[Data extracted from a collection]

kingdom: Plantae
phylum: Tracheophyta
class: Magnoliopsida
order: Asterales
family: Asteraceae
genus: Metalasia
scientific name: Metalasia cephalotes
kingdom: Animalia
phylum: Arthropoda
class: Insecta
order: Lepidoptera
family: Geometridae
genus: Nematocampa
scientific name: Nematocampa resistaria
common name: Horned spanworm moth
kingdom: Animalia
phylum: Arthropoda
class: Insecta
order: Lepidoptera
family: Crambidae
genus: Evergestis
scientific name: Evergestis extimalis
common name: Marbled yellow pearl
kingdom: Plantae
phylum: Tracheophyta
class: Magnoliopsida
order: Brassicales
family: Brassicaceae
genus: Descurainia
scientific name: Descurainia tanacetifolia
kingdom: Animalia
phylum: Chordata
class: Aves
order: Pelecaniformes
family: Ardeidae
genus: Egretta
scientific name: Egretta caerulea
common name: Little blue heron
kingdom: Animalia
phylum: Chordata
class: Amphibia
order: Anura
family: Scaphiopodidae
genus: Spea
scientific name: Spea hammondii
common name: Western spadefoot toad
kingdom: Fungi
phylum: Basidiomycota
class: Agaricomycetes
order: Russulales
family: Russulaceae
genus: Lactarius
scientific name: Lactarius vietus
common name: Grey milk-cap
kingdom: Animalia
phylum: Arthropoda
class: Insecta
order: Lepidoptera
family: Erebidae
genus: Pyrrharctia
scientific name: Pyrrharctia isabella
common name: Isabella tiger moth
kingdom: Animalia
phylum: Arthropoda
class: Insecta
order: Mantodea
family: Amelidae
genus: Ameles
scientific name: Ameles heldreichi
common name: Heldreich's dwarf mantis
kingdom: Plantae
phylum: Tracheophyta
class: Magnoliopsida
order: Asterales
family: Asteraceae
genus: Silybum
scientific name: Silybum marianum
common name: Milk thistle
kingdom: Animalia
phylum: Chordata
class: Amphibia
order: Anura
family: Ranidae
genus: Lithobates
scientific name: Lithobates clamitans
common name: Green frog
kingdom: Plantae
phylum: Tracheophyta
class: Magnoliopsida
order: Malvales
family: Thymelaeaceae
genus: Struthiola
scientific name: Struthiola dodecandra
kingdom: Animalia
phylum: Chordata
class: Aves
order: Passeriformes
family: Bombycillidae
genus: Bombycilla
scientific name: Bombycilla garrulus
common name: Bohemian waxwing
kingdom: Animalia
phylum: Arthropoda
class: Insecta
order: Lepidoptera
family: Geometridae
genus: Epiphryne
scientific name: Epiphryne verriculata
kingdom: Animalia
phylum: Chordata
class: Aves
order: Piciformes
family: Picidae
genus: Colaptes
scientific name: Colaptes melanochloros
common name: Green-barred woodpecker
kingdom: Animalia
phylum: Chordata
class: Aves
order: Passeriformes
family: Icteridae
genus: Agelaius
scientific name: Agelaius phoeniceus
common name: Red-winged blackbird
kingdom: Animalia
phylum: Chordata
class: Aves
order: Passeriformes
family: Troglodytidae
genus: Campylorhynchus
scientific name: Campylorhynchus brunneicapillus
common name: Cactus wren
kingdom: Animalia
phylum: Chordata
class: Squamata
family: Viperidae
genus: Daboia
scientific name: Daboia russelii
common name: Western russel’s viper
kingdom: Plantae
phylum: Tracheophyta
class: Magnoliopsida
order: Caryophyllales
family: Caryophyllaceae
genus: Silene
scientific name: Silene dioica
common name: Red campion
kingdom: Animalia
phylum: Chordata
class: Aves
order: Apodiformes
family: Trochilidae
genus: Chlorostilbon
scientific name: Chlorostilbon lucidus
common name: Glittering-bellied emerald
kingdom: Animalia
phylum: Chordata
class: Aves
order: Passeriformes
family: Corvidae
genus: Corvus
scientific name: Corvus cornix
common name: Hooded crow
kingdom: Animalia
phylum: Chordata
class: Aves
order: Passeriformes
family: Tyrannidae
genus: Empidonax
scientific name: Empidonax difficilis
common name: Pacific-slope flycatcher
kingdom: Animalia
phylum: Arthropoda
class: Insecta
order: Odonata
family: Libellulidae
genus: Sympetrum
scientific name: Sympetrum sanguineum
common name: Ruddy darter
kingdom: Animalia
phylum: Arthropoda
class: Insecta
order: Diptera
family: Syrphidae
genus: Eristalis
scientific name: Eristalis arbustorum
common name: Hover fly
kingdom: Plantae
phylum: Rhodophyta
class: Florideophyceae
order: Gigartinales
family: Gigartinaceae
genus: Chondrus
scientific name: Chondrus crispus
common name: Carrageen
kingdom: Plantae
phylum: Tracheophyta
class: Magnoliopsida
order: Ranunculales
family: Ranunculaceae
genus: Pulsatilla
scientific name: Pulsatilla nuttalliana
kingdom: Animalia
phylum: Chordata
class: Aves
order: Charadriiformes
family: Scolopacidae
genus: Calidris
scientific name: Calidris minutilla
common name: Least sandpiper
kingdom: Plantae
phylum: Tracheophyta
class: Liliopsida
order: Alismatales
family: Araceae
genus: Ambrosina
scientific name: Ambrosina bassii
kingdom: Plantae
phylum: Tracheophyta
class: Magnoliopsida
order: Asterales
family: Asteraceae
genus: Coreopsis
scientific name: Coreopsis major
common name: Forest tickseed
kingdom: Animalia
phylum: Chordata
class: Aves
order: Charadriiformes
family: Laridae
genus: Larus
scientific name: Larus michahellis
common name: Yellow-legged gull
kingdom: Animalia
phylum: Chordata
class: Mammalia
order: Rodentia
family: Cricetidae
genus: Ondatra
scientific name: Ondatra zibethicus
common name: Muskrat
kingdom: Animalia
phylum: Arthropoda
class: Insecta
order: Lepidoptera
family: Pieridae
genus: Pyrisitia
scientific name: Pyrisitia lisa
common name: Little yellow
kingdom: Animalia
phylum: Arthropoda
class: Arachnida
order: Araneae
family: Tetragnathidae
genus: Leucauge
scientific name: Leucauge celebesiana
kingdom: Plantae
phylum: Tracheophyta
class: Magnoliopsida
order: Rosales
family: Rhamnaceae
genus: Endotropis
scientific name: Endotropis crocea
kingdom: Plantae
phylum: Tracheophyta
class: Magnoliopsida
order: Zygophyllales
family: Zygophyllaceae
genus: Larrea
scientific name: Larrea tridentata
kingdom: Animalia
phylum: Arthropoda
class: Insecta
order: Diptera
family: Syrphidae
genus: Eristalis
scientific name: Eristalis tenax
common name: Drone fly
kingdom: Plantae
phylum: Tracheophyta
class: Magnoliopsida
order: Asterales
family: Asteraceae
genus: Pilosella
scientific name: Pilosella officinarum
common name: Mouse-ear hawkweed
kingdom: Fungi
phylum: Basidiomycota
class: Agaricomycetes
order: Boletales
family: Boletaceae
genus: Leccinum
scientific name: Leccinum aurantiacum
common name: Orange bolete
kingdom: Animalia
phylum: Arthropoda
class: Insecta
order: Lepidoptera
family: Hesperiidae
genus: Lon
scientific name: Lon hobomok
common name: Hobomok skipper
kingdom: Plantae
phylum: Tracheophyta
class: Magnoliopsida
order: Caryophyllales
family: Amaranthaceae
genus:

DO THIS:
Give these lines of the material as a Markdown table with two columns, Num for the row number and Content for the line, leaving out any blank lines.

RESPONSE:
| Num | Content |
|---|---|
| 1 | kingdom: Plantae |
| 2 | phylum: Tracheophyta |
| 3 | class: Magnoliopsida |
| 4 | order: Asterales |
| 5 | family: Asteraceae |
| 6 | genus: Metalasia |
| 7 | scientific name: Metalasia cephalotes |
| 8 | kingdom: Animalia |
| 9 | phylum: Arthropoda |
| 10 | class: Insecta |
| 11 | order: Lepidoptera |
| 12 | family: Geometridae |
| 13 | genus: Nematocampa |
| 14 | scientific name: Nematocampa resistaria |
| 15 | common name: Horned spanworm moth |
| 16 | kingdom: Animalia |
| 17 | phylum: Arthropoda |
| 18 | class: Insecta |
| 19 | order: Lepidoptera |
| 20 | family: Crambidae |
| 21 | genus: Evergestis |
| 22 | scientific name: Evergestis extimalis |
| 23 | common name: Marbled yellow pearl |
| 24 | kingdom: Plantae |
| 25 | phylum: Tracheophyta |
| 26 | class: Magnoliopsida |
| 27 | order: Brassicales |
| 28 | family: Brassicaceae |
| 29 | genus: Descurainia |
| 30 | scientific name: Descurainia tanacetifolia |
| 31 | kingdom: Animalia |
| 32 | phylum: Chordata |
| 33 | class: Aves |
| 34 | order: Pelecaniformes |
| 35 | family: Ardeidae |
| 36 | genus: Egretta |
| 37 | scientific name: Egretta caerulea |
| 38 | common name: Little blue heron |
| 39 | kingdom: Animalia |
| 40 | phylum: Chordata |
| 41 | class: Amphibia |
| 42 | order: Anura |
| 43 | family: Scaphiopodidae |
| 44 | genus: Spea |
| 45 | scientific name: Spea hammondii |
| 46 | common name: Western spadefoot toad |
| 47 | kingdom: Fungi |
| 48 | phylum: Basidiomycota |
| 49 | class: Agaricomycetes |
| 50 | order: Russulales |
| 51 | family: Russulaceae |
| 52 | genus: Lactarius |
| 53 | scientific name: Lactarius vietus |
| 54 | common name: Grey milk-cap |
| 55 | kingdom: Animalia |
| 56 | phylum: Arthropoda |
| 57 | class: Insecta |
| 58 | order: Lepidoptera |
| 59 | family: Erebidae |
| 60 | genus: Pyrrharctia |
| 61 | scientific name: Pyrrharctia isabella |
| 62 | common name: Isabella tiger moth |
| 63 | kingdom: Animalia |
| 64 | phylum: Arthropoda |
| 65 | class: Insecta |
| 66 | order: Mantodea |
| 67 | family: Amelidae |
| 68 | genus: Ameles |
| 69 | scientific name: Ameles heldreichi |
| 70 | common name: Heldreich's dwarf mantis |
| 71 | kingdom: Plantae |
| 72 | phylum: Tracheophyta |
| 73 | class: Magnoliopsida |
| 74 | order: Asterales |
| 75 | family: Asteraceae |
| 76 | genus: Silybum |
| 77 | scientific name: Silybum marianum |
| 78 | common name: Milk thistle |
| 79 | kingdom: Animalia |
| 80 | phylum: Chordata |
| 81 | class: Amphibia |
| 82 | order: Anura |
| 83 | family: Ranidae |
| 84 | genus: Lithobates |
| 85 | scientific name: Lithobates clamitans |
| 86 | common name: Green frog |
| 87 | kingdom: Plantae |
| 88 | phylum: Tracheophyta |
| 89 | class: Magnoliopsida |
| 90 | order: Malvales |
| 91 | family: Thymelaeaceae |
| 92 | genus: Struthiola |
| 93 | scientific name: Struthiola dodecandra |
| 94 | kingdom: Animalia |
| 95 | phylum: Chordata |
| 96 | class: Aves |
| 97 | order: Passeriformes |
| 98 | family: Bombycillidae |
| 99 | genus: Bombycilla |
| 100 | scientific name: Bombycilla garrulus |
| 101 | common name: Bohemian waxwing |
| 102 | kingdom: Animalia |
| 103 | phylum: Arthropoda |
| 104 | class: Insecta |
| 105 | order: Lepidoptera |
| 106 | family: Geometridae |
| 107 | genus: Epiphryne |
| 108 | scientific name: Epiphryne verriculata |
| 109 | kingdom: Animalia |
| 110 | phylum: Chordata |
| 111 | class: Aves |
| 112 | order: Piciformes |
| 113 | family: Picidae |
| 114 | genus: Colaptes |
| 115 | scientific name: Colaptes melanochloros |
| 116 | common name: Green-barred woodpecker |
| 117 | kingdom: Animalia |
| 118 | phylum: Chordata |
| 119 | class: Aves |
| 120 | order: Passeriformes |
| 121 | family: Icteridae |
| 122 | genus: Agelaius |
| 123 | scientific name: Agelaius phoeniceus |
| 124 | common name: Red-winged blackbird |
| 125 | kingdom: Animalia |
| 126 | phylum: Chordata |
| 127 | class: Aves |
| 128 | order: Passeriformes |
| 129 | family: Troglodytidae |
| 130 | genus: Campylorhynchus |
| 131 | scientific name: Campylorhynchus brunneicapillus |
| 132 | common name: Cactus wren |
| 133 | kingdom: Animalia |
| 134 | phylum: Chordata |
| 135 | class: Squamata |
| 136 | family: Viperidae |
| 137 | genus: Daboia |
| 138 | scientific name: Daboia russelii |
| 139 | common name: Western russel’s viper |
| 140 | kingdom: Plantae |
| 141 | phylum: Tracheophyta |
| 142 | class: Magnoliopsida |
| 143 | order: Caryophyllales |
| 144 | family: Caryophyllaceae |
| 145 | genus: Silene |
| 146 | scientific name: Silene dioica |
| 147 | common name: Red campion |
| 148 | kingdom: Animalia |
| 149 | phylum: Chordata |
| 150 | class: Aves |
| 151 | order: Apodiformes |
| 152 | family: Trochilidae |
| 153 | genus: Chlorostilbon |
| 154 | scientific name: Chlorostilbon lucidus |
| 155 | common name: Glittering-bellied emerald |
| 156 | kingdom: Animalia |
| 157 | phylum: Chordata |
| 158 | class: Aves |
| 159 | order: Passeriformes |
| 160 | family: Corvidae |
| 161 | genus: Corvus |
| 162 | scientific name: Corvus cornix |
| 163 | common name: Hooded crow |
| 164 | kingdom: Animalia |
| 165 | phylum: Chordata |
| 166 | class: Aves |
| 167 | order: Passeriformes |
| 168 | family: Tyrannidae |
| 169 | genus: Empidonax |
| 170 | scientific name: Empidonax difficilis |
| 171 | common name: Pacific-slope flycatcher |
| 172 | kingdom: Animalia |
| 173 | phylum: Arthropoda |
| 174 | class: Insecta |
| 175 | order: Odonata |
| 176 | family: Libellulidae |
| 177 | genus: Sympetrum |
| 178 | scientific name: Sympetrum sanguineum |
| 179 | common name: Ruddy darter |
| 180 | kingdom: Animalia |
| 181 | phylum: Arthropoda |
| 182 | class: Insecta |
| 183 | order: Diptera |
| 184 | family: Syrphidae |
| 185 | genus: Eristalis |
| 186 | scientific name: Eristalis arbustorum |
| 187 | common name: Hover fly |
| 188 | kingdom: Plantae |
| 189 | phylum: Rhodophyta |
| 190 | class: Florideophyceae |
| 191 | order: Gigartinales |
| 192 | family: Gigartinaceae |
| 193 | genus: Chondrus |
| 194 | scientific name: Chondrus crispus |
| 195 | common name: Carrageen |
| 196 | kingdom: Plantae |
| 197 | phylum: Tracheophyta |
| 198 | class: Magnoliopsida |
| 199 | order: Ranunculales |
| 200 | family: Ranunculaceae |
| 201 | genus: Pulsatilla |
| 202 | scientific name: Pulsatilla nuttalliana |
| 203 | kingdom: Animalia |
| 204 | phylum: Chordata |
| 205 | class: Aves |
| 206 | order: Charadriiformes |
| 207 | family: Scolopacidae |
| 208 | genus: Calidris |
| 209 | scientific name: Calidris minutilla |
| 210 | common name: Least sandpiper |
| 211 | kingdom: Plantae |
| 212 | phylum: Tracheophyta |
| 213 | class: Liliopsida |
| 214 | order: Alismatales |
| 215 | family: Araceae |
| 216 | genus: Ambrosina |
| 217 | scientific name: Ambrosina bassii |
| 218 | kingdom: Plantae |
| 219 | phylum: Tracheophyta |
| 220 | class: Magnoliopsida |
| 221 | order: Asterales |
| 222 | family: Asteraceae |
| 223 | genus: Coreopsis |
| 224 | scientific name: Coreopsis major |
| 225 | common name: Forest tickseed |
| 226 | kingdom: Animalia |
| 227 | phylum: Chordata |
| 228 | class: Aves |
| 229 | order: Charadriiformes |
| 230 | family: Laridae |
| 231 | genus: Larus |
| 232 | scientific name: Larus michahellis |
| 233 | common name: Yellow-legged gull |
| 234 | kingdom: Animalia |
| 235 | phylum: Chordata |
| 236 | class: Mammalia |
| 237 | order: Rodentia |
| 238 | family: Cricetidae |
| 239 | genus: Ondatra |
| 240 | scientific name: Ondatra zibethicus |
| 241 | common name: Muskrat |
| 242 | kingdom: Animalia |
| 243 | phylum: Arthropoda |
| 244 | class: Insecta |
| 245 | order: Lepidoptera |
| 246 | family: Pieridae |
| 247 | genus: Pyrisitia |
| 248 | scientific name: Pyrisitia lisa |
| 249 | common name: Little yellow |
| 250 | kingdom: Animalia |
| 251 | phylum: Arthropoda |
| 252 | class: Arachnida |
| 253 | order: Araneae |
| 254 | family: Tetragnathidae |
| 255 | genus: Leucauge |
| 256 | scientific name: Leucauge celebesiana |
| 257 | kingdom: Plantae |
| 258 | phylum: Tracheophyta |
| 259 | class: Magnoliopsida |
| 260 | order: Rosales |
| 261 | family: Rhamnaceae |
| 262 | genus: Endotropis |
| 263 | scientific name: Endotropis crocea |
| 264 | kingdom: Plantae |
| 265 | phylum: Tracheophyta |
| 266 | class: Magnoliopsida |
| 267 | order: Zygophyllales |
| 268 | family: Zygophyllaceae |
| 269 | genus: Larrea |
| 270 | scientific name: Larrea tridentata |
| 271 | kingdom: Animalia |
| 272 | phylum: Arthropoda |
| 273 | class: Insecta |
| 274 | order: Diptera |
| 275 | family: Syrphidae |
| 276 | genus: Eristalis |
| 277 | scientific name: Eristalis tenax |
| 278 | common name: Drone fly |
| 279 | kingdom: Plantae |
| 280 | phylum: Tracheophyta |
| 281 | class: Magnoliopsida |
| 282 | order: Asterales |
| 283 | family: Asteraceae |
| 284 | genus: Pilosella |
| 285 | scientific name: Pilosella officinarum |
| 286 | common name: Mouse-ear hawkweed |
| 287 | kingdom: Fungi |
| 288 | phylum: Basidiomycota |
| 289 | class: Agaricomycetes |
| 290 | order: Boletales |
| 291 | family: Boletaceae |
| 292 | genus: Leccinum |
| 293 | scientific name: Leccinum aurantiacum |
| 294 | common name: Orange bolete |
| 295 | kingdom: Animalia |
| 296 | phylum: Arthropoda |
| 297 | class: Insecta |
| 298 | order: Lepidoptera |
| 299 | family: Hesperiidae |
| 300 | genus: Lon |
| 301 | scientific name: Lon hobomok |
| 302 | common name: Hobomok skipper |
| 303 | kingdom: Plantae |
| 304 | phylum: Tracheophyta |
| 305 | class: Magnoliopsida |
| 306 | order: Caryophyllales |
| 307 | family: Amaranthaceae |
| 308 | genus: |